ACTION ITEM: Check every line below for the string "matched". Copy the ones that have it.

Source texts of formatted documents:
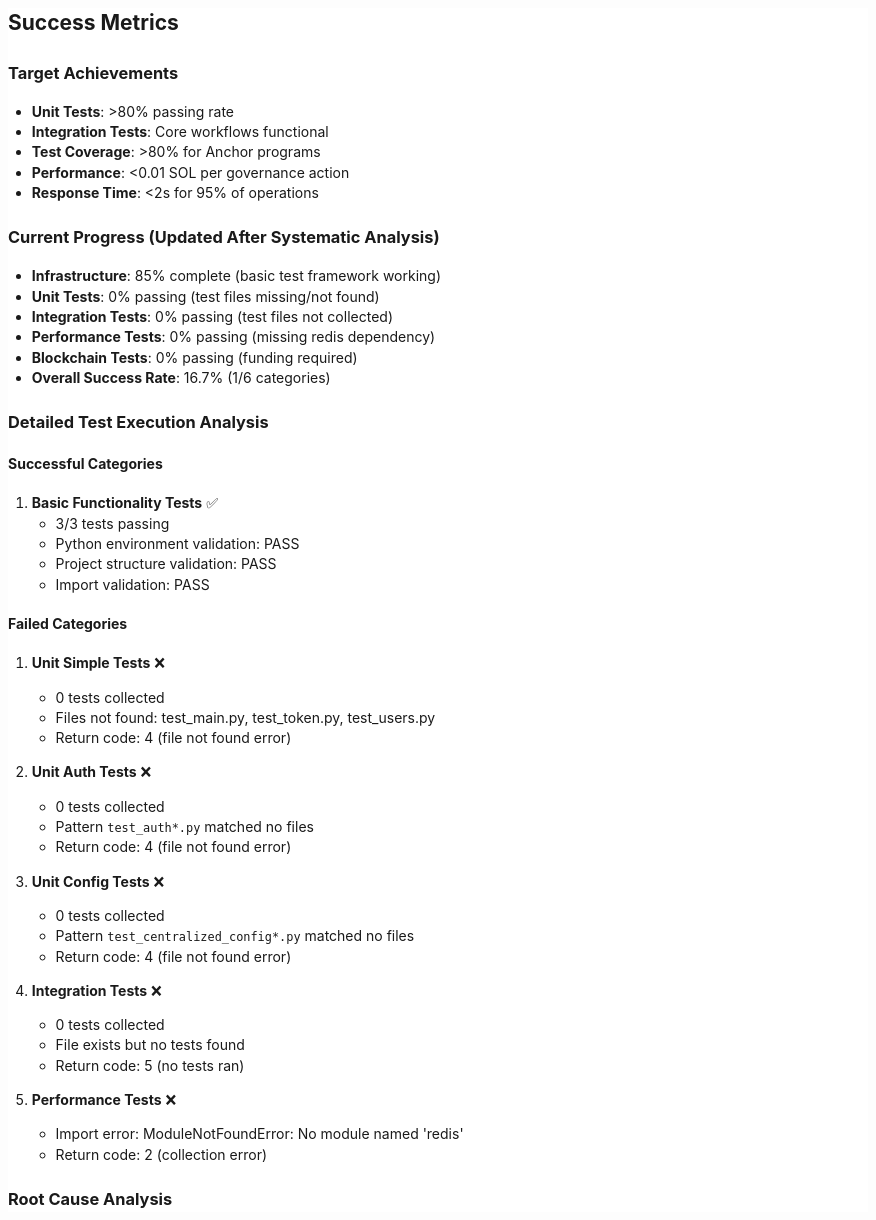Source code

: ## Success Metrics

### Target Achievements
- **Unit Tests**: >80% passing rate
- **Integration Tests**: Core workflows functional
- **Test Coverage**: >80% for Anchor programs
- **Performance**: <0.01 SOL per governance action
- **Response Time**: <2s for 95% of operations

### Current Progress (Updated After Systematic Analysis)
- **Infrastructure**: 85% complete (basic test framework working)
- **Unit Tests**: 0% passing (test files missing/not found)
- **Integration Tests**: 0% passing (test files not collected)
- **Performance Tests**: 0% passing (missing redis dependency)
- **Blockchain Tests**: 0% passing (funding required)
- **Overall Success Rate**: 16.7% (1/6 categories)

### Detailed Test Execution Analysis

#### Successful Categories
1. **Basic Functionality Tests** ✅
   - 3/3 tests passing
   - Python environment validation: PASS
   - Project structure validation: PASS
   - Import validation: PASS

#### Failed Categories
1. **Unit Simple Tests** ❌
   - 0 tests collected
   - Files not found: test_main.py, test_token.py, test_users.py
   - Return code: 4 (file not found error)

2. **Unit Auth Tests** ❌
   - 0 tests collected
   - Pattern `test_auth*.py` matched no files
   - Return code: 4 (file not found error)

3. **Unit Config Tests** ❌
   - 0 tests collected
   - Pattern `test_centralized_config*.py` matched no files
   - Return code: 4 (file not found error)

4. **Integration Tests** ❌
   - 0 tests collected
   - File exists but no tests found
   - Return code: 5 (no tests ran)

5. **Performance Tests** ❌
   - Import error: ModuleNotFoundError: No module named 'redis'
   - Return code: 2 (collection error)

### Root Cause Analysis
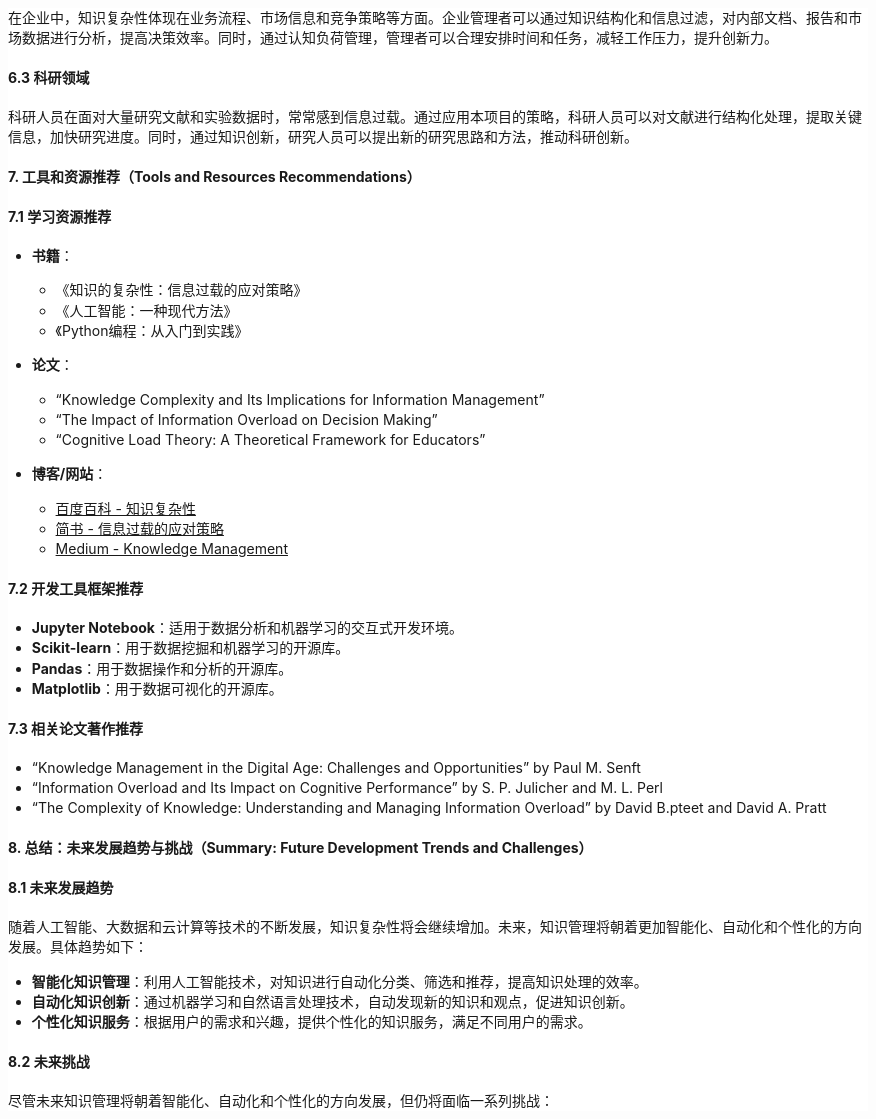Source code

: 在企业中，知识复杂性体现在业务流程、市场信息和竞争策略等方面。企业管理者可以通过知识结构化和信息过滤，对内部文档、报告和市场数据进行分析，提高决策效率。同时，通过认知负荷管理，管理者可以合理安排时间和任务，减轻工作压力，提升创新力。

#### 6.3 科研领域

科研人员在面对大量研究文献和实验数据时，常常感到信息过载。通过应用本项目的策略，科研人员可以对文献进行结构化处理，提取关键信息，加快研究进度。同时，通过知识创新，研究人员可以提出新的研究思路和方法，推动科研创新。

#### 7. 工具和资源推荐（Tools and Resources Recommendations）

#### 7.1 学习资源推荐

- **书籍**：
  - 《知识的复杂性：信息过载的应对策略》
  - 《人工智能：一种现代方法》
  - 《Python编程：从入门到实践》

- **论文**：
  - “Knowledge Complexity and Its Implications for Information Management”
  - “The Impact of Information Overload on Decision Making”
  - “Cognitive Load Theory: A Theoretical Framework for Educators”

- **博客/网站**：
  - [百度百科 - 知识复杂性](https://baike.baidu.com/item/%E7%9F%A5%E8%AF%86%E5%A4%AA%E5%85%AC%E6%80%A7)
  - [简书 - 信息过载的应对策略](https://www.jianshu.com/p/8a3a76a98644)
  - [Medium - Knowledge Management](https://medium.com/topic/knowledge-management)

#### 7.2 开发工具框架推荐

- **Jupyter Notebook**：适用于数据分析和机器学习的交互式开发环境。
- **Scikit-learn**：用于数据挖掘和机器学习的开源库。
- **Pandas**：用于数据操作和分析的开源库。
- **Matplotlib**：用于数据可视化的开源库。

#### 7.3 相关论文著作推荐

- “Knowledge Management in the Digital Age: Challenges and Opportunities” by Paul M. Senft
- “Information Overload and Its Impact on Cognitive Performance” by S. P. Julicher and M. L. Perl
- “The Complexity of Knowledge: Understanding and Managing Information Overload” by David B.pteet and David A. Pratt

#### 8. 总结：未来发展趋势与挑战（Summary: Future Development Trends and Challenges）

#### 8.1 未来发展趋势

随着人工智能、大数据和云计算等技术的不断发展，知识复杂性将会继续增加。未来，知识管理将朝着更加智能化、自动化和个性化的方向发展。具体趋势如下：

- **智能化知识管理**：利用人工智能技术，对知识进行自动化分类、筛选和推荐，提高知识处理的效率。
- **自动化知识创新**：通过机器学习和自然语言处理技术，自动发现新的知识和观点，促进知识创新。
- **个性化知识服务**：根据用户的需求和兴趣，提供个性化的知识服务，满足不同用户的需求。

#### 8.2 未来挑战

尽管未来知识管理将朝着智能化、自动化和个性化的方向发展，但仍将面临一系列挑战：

TASK ANSWER:
   - Pattern `test_auth*.py` matched no files
   - Pattern `test_centralized_config*.py` matched no files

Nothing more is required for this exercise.